**Task directions:** Would you restate every entry that follows, word for word, and leave out the pictures?

Page-level text extractions:
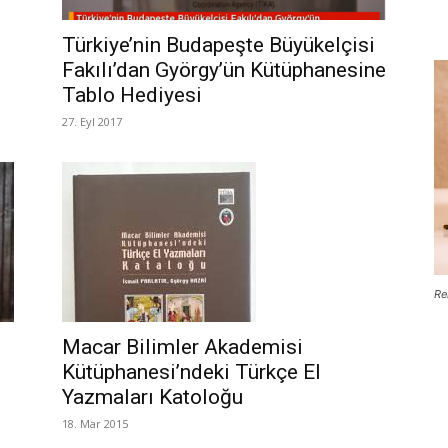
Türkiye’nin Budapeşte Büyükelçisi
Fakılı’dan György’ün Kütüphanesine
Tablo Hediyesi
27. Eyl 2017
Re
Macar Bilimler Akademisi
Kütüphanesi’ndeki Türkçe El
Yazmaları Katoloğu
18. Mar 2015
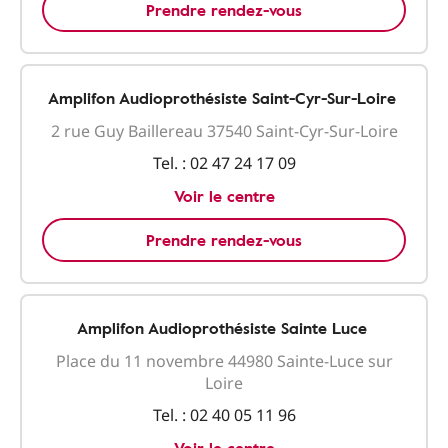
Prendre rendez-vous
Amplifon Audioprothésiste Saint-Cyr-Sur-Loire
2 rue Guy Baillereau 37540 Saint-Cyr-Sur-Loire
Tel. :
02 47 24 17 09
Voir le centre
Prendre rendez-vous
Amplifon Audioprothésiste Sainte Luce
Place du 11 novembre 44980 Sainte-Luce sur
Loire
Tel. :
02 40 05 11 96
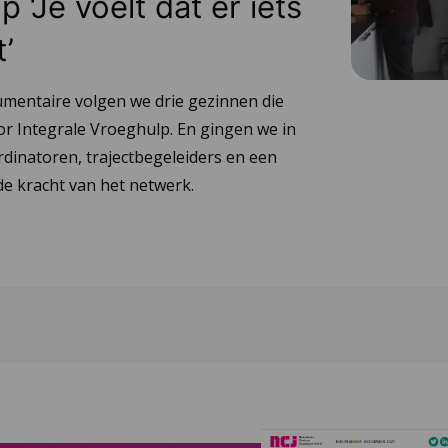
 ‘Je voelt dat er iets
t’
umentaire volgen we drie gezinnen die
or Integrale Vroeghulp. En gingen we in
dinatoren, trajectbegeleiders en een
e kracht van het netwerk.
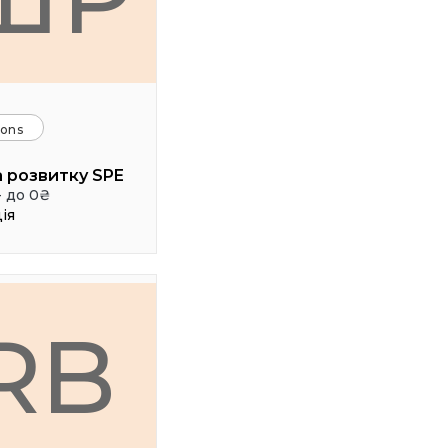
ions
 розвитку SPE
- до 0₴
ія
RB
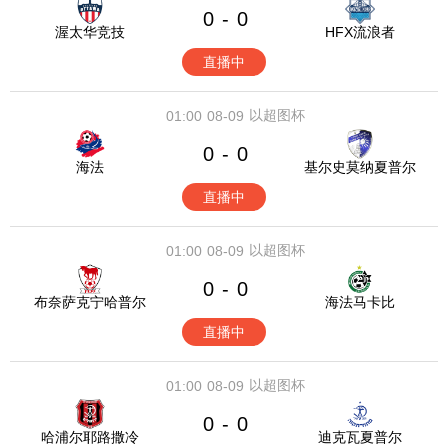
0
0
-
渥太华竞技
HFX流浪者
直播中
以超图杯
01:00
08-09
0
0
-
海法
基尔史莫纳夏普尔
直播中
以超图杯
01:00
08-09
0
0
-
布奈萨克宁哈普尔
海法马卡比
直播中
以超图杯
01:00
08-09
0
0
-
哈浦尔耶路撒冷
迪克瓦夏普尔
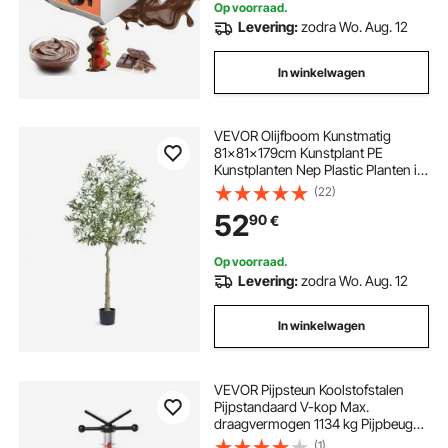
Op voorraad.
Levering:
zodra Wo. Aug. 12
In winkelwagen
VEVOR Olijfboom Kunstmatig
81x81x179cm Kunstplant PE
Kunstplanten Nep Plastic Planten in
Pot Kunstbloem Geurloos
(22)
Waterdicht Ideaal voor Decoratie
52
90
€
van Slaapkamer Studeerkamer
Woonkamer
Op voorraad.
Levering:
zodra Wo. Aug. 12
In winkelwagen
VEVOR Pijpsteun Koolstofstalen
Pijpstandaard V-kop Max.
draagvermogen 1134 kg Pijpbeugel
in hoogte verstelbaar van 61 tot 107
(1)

**Solution to the exercise:**
Türkiye’nin Budapeşte Büyükelçisi
Fakılı’dan György’ün Kütüphanesine
Tablo Hediyesi
27. Eyl 2017
Re
Macar Bilimler Akademisi
Kütüphanesi’ndeki Türkçe El
Yazmaları Katoloğu
18. Mar 2015
Prendre rendez-vous
Amplifon Audioprothésiste Saint-Cyr-Sur-Loire
2 rue Guy Baillereau 37540 Saint-Cyr-Sur-Loire
Tel. :
02 47 24 17 09
Voir le centre
Prendre rendez-vous
Amplifon Audioprothésiste Sainte Luce
Place du 11 novembre 44980 Sainte-Luce sur
Loire
Tel. :
02 40 05 11 96
 ‘Je voelt dat er iets
t’
umentaire volgen we drie gezinnen die
or Integrale Vroeghulp. En gingen we in
dinatoren, trajectbegeleiders en een
e kracht van het netwerk.
ions
 розвитку SPE
- до 0₴
ія
RB
0
0
-
渥太华竞技
HFX流浪者
直播中
以超图杯
01:00
08-09
0
0
-
海法
基尔史莫纳夏普尔
直播中
以超图杯
01:00
08-09
0
0
-
布奈萨克宁哈普尔
海法马卡比
直播中
以超图杯
01:00
08-09
0
0
-
哈浦尔耶路撒冷
迪克瓦夏普尔
Op voorraad.
Levering:
zodra Wo. Aug. 12
In winkelwagen
VEVOR Olijfboom Kunstmatig
81x81x179cm Kunstplant PE
Kunstplanten Nep Plastic Planten in
Pot Kunstbloem Geurloos
(22)
Waterdicht Ideaal voor Decoratie
52
90
€
van Slaapkamer Studeerkamer
Woonkamer
Op voorraad.
Levering:
zodra Wo. Aug. 12
In winkelwagen
VEVOR Pijpsteun Koolstofstalen
Pijpstandaard V-kop Max.
draagvermogen 1134 kg Pijpbeugel
in hoogte verstelbaar van 61 tot 107
(1)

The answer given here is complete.